- Theatrical poster
- Directed by: Marcus Warren
- Written by: Marcus Warren
- Produced by: John Cairns
- Starring: Gary Stretch Vinnie Jones Christopher Lee Lee Ryan Shannyn Sossamon Stephen Rea
- Cinematography: Marcus Warren
- Edited by: David Head
- Music by: Paul Oakenfold
- Production companies: Heavy Productions Contraption Limited
- Distributed by: Parkland Pictures
- Release date: 15 April 2010 (United Kingdom);
- Running time: 102 minutes
- Countries: United Kingdom United States
- Language: English
- Budget: $4.5 million

= The Heavy (film) =

The Heavy is a 2010 thriller film directed by Marcus Warren and stars Vinnie Jones, Gary Stretch, Shannyn Sossamon, and Christopher Lee.

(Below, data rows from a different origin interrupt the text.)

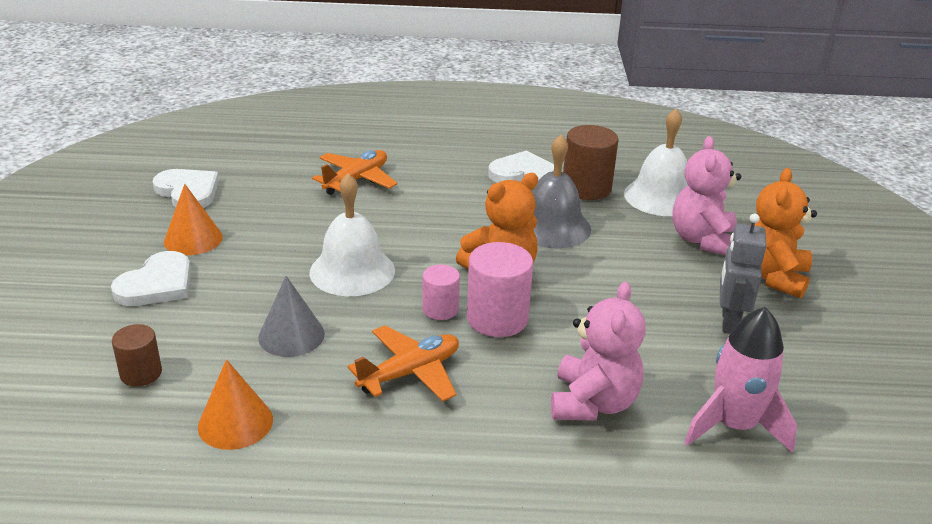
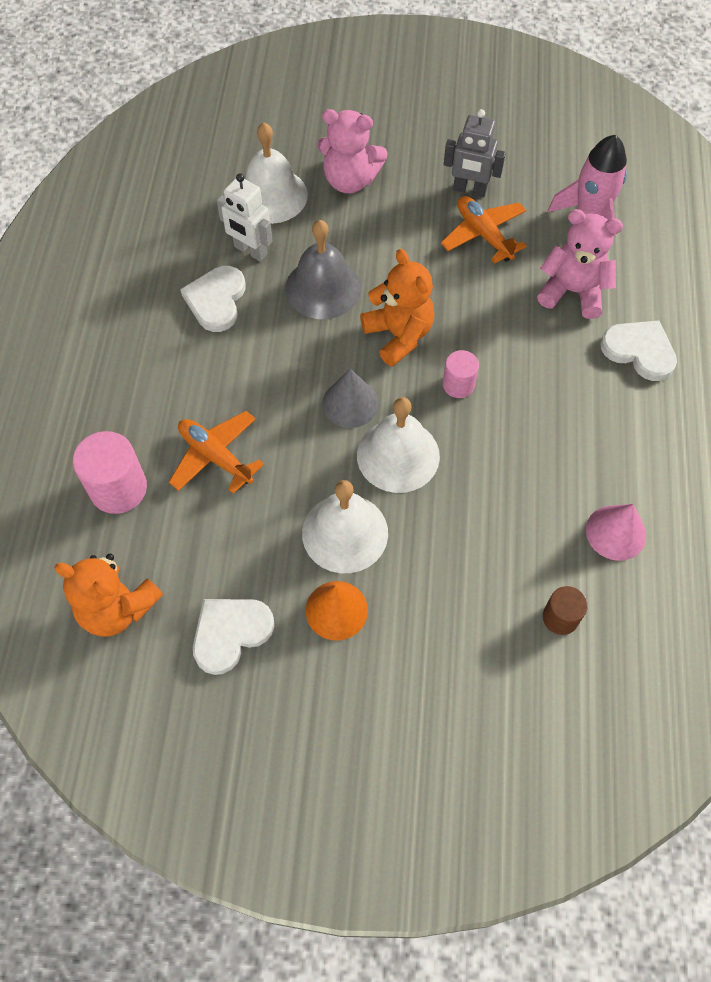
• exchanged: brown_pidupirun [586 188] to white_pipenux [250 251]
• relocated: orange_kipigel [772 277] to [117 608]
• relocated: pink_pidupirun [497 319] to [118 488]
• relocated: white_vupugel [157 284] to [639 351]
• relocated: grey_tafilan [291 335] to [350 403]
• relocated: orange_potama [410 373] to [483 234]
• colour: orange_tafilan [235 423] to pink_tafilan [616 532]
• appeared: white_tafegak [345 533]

It also features the screen debut of Blue member Lee Ryan.

==Plot==
The film is about rivalry and betrayal between two brothers. One is a candidate for Prime Minister and the other is a henchman for a businessman. When one is given the opportunity to take revenge against the other, he must come to terms with the truth and face a world where trust doesn't exist and loyalty is rare.

==Release==
The film was released on 16 April 2010 direct to DVD in the United States and received a limited theatrical release in the UK on the same day. The film was dedicated to the memory of producer John Daly.

==Soundtrack==
The score was composed by British Trance DJ Paul Oakenfold.